A noted Harvard human rights specialist tries his hand at local politics in his native Canda, giving up his spot as an informed observer of global norms and theory for the rough and tumble world of electoral math. It doesn’t go wells or Michael Ignatieff. This is his story.
Politics, he argues, is necessarily about opportunism; a gifted politician knows when to strike and when to bide his time. This may reveal a lack of principle, he thinks, but it doesn’t have to, and a skillful politician knows how to avoid giving that impression. “A poor opportunist in politics is simply someone who looks, all too obviously, like he is exploiting an opportunity,” he says. “A skillful opportunist is someone who persuades the public that he has created the opportunity
Ignatieff also has some good tidbits on the skills required by politicos.
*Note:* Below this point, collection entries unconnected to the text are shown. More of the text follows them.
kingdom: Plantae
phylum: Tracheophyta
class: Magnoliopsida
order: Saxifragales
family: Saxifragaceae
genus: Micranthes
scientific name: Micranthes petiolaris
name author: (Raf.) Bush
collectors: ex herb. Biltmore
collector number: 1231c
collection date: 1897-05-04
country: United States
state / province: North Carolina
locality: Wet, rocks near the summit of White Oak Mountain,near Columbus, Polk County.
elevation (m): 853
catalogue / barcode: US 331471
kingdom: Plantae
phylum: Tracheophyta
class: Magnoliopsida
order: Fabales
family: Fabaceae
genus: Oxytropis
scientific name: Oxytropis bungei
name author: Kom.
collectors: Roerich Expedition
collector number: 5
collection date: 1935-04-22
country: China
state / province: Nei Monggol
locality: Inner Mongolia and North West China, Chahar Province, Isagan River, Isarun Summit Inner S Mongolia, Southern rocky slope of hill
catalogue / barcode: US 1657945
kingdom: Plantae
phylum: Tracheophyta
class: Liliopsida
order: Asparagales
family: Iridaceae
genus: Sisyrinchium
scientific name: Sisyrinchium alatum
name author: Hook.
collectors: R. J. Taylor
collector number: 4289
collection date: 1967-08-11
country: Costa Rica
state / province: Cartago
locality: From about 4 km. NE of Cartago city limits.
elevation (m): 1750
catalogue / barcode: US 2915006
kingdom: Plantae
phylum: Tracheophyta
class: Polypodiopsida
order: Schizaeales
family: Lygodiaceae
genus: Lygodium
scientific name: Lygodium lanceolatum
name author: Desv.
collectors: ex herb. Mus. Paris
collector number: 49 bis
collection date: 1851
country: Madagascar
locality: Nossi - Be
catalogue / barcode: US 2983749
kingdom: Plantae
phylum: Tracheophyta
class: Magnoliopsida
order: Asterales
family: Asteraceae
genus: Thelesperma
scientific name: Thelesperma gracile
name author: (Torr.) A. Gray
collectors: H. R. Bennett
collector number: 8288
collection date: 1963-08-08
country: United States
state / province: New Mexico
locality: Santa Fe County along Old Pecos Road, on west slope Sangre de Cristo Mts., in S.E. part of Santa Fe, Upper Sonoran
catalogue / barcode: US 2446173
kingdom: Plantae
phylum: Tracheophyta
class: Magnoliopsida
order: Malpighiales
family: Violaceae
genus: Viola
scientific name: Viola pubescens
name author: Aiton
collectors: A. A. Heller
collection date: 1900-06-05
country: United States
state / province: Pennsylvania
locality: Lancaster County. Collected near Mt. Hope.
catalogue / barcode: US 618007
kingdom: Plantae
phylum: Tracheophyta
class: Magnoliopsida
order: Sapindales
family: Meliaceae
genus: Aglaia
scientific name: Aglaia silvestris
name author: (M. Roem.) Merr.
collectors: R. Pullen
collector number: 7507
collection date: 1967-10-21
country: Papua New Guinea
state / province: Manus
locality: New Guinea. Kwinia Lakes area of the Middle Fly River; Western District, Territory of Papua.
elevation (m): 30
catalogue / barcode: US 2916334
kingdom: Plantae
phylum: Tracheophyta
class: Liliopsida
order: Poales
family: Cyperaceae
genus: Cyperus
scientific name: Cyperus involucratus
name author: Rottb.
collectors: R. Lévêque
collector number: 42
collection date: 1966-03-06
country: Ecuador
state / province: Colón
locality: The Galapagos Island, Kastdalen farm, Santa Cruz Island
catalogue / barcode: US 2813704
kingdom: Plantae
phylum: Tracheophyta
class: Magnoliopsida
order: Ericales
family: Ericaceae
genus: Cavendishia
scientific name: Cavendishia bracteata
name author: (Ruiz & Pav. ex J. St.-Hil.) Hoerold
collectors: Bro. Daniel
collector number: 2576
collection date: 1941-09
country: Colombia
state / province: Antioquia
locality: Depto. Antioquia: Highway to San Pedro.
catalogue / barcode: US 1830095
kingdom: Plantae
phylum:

The need to give so many people his whole attention—a good politician won’t look at his watch or his smartphone while you’re talking to him—allowed him to cultivate the art of reading faces. “I would search every face for signs of support, learn to evaluate subtle cues of indecision, evasion, or outright rejection,” he writes. Over time, he says, the habit of putting himself always on display led to a feeling of hollowness: “I would say that some sense of hollowness, some sense of a divide between the face you present to the world and the face you reserve for the mirror, is a sign of sound mental health.